Some of her peers lost their jobs during the lockdown and others, who had to drop out of tertiary education due to poverty, were not employed to begin with.
Left searching for what to do next, she read an article about the merits of recycling cooking oil that sparked her interest. After further research, she discovered an industry built on buying, bleaching and reselling used cooking oil and its conversion into biodiesel. It was this discovery that drove her to take action.

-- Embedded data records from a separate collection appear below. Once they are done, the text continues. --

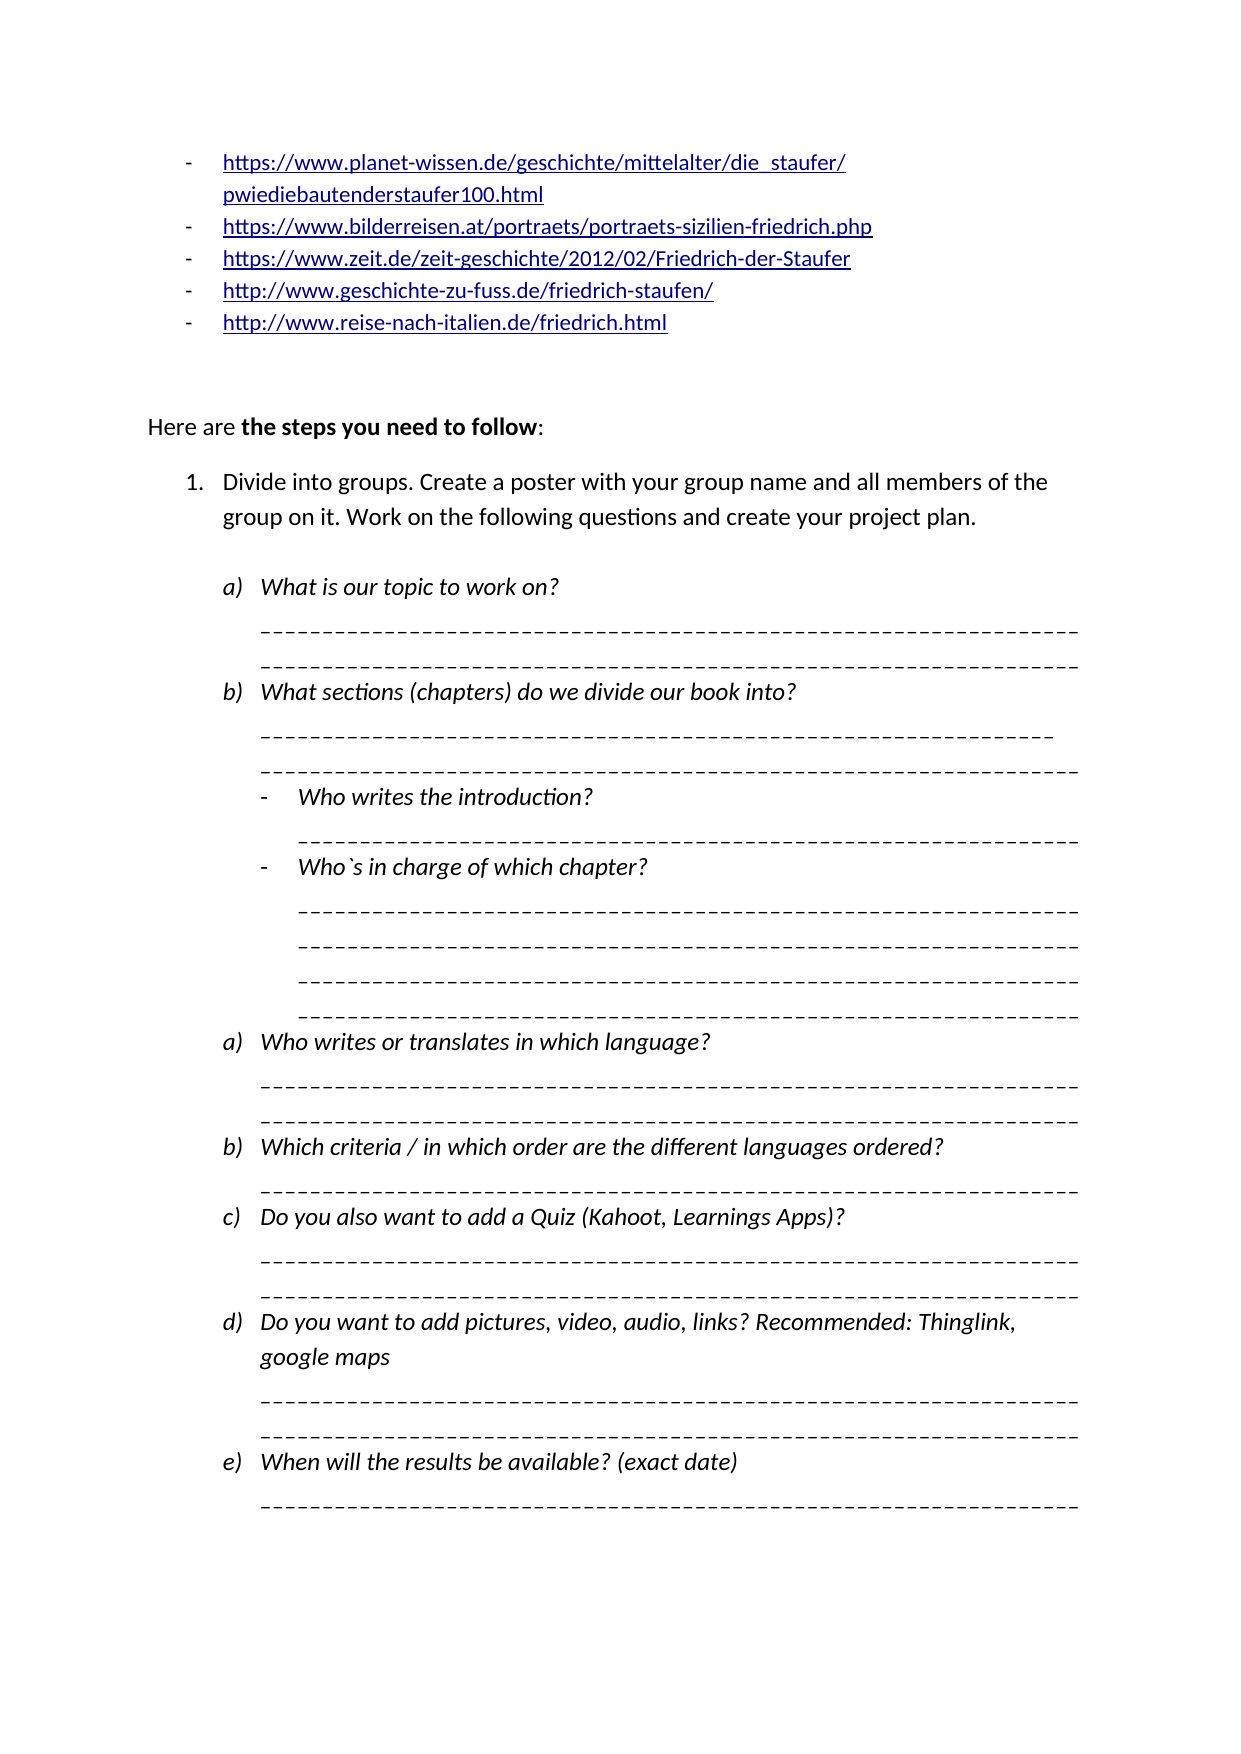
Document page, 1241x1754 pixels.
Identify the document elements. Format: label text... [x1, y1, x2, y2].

list When will the results be available? (exact date) [223, 1447, 1093, 1477]
list https://www.bilderreisen.at/portraets/portraets-sizilien-friedrich.php [185, 212, 1093, 240]
list What sections (chapters) do we divide our book into? [223, 677, 1093, 707]
list Who`s in charge of which chapter? [260, 852, 1093, 882]
list Divide into groups. Create a poster with your group name and all members of the group on it. Work on the following questions and create your project plan. [185, 467, 1093, 532]
list __________________________________________________________________ [260, 1167, 1093, 1197]
list Do you want to add pictures, video, audio, links? Recommended: Thinglink, google maps [223, 1307, 1093, 1372]
list ____________________________________________________________________________________________________________________________________ [260, 1062, 1093, 1127]
list Who writes the introduction? [260, 782, 1093, 812]
list Which criteria / in which order are the different languages ordered? [223, 1132, 1093, 1162]
list http://www.reise-nach-italien.de/friedrich.html [185, 308, 1093, 337]
list https://www.planet-wissen.de/geschichte/mittelalter/die_staufer/pwiediebautenderstaufer100.html [185, 148, 1093, 208]
list http://www.geschichte-zu-fuss.de/friedrich-staufen/ [185, 276, 1093, 304]
list Do you also want to add a Quiz (Kahoot, Learnings Apps)? [223, 1202, 1093, 1232]
list ____________________________________________________________________________________________________________________________________ [260, 1377, 1093, 1442]
list __________________________________________________________________ [260, 747, 1093, 777]
text Here are the steps you need to follow: [148, 411, 1093, 441]
list https://www.zeit.de/zeit-geschichte/2012/02/Friedrich-der-Staufer [185, 244, 1093, 272]
list Who writes or translates in which language? [223, 1027, 1093, 1057]
list ____________________________________________________________________________________________________________________________________ [260, 1237, 1093, 1302]
list ____________________________________________________________________________________________________________________________________________________________________________________________________________________________________________________________ [298, 887, 1093, 1022]
list _______________________________________________________________ [298, 817, 1093, 847]
list __________________________________________________________________ [260, 1482, 1093, 1512]
list What is our topic to work on? ____________________________________________________________________________________________________________________________________ [223, 572, 1093, 672]
list ________________________________________________________________ [260, 712, 1093, 742]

Mamaila went on to complete a diploma in biodiesel at the DTN Institute and in June founded INO-Biodiesel, a company that collects used cooking oil and converts it into biodiesel. The company also supplies biodiesel to the construction, farming and mining industries.
The process to get her first product to market was challenging but taught her a lot.
“I learned to believe in myself and accept failure and rejection as a part of the journey,” she says.
Mamaila has found great success with INO-Biodiesel, amassing several awards in a short space of time, including winning the Female Founders Initiative Young Emerging Entrepreneur of the Year Award. She was also recognised by Standard Bank’s Top Women in South African Companies project.
Passionate about making a change in the country, Mamaila is expanding the company’s activities into social outreach programmes in Limpopo, to be followed by KwaZulu-Natal and Mpumalanga.
The project will partner with women in rural areas to grow agricultural products that can be processed into 100% cooking oil and then sold. They will also collect and recycle used oil to turn it into biodiesel. The project is expected to launch in October.
“The goal is to create a stable, sustainable and economy-friendly environment,” she says.
Mamalia believes entrepreneurship to be a crucial factor in improving the state of the South African economy, and wants to see a change in developmental-phase education to a more grounded and practical learning system.
Based on lessons she learned from her mother, her advice to other entrepreneurs is to collaborate instead of compete, and to stand firm through the challenges.
“My mother has been my greatest inspiration. Especially the way she dealt with my challenges and failures and her approach towards solving problems without ever losing hope,” she says.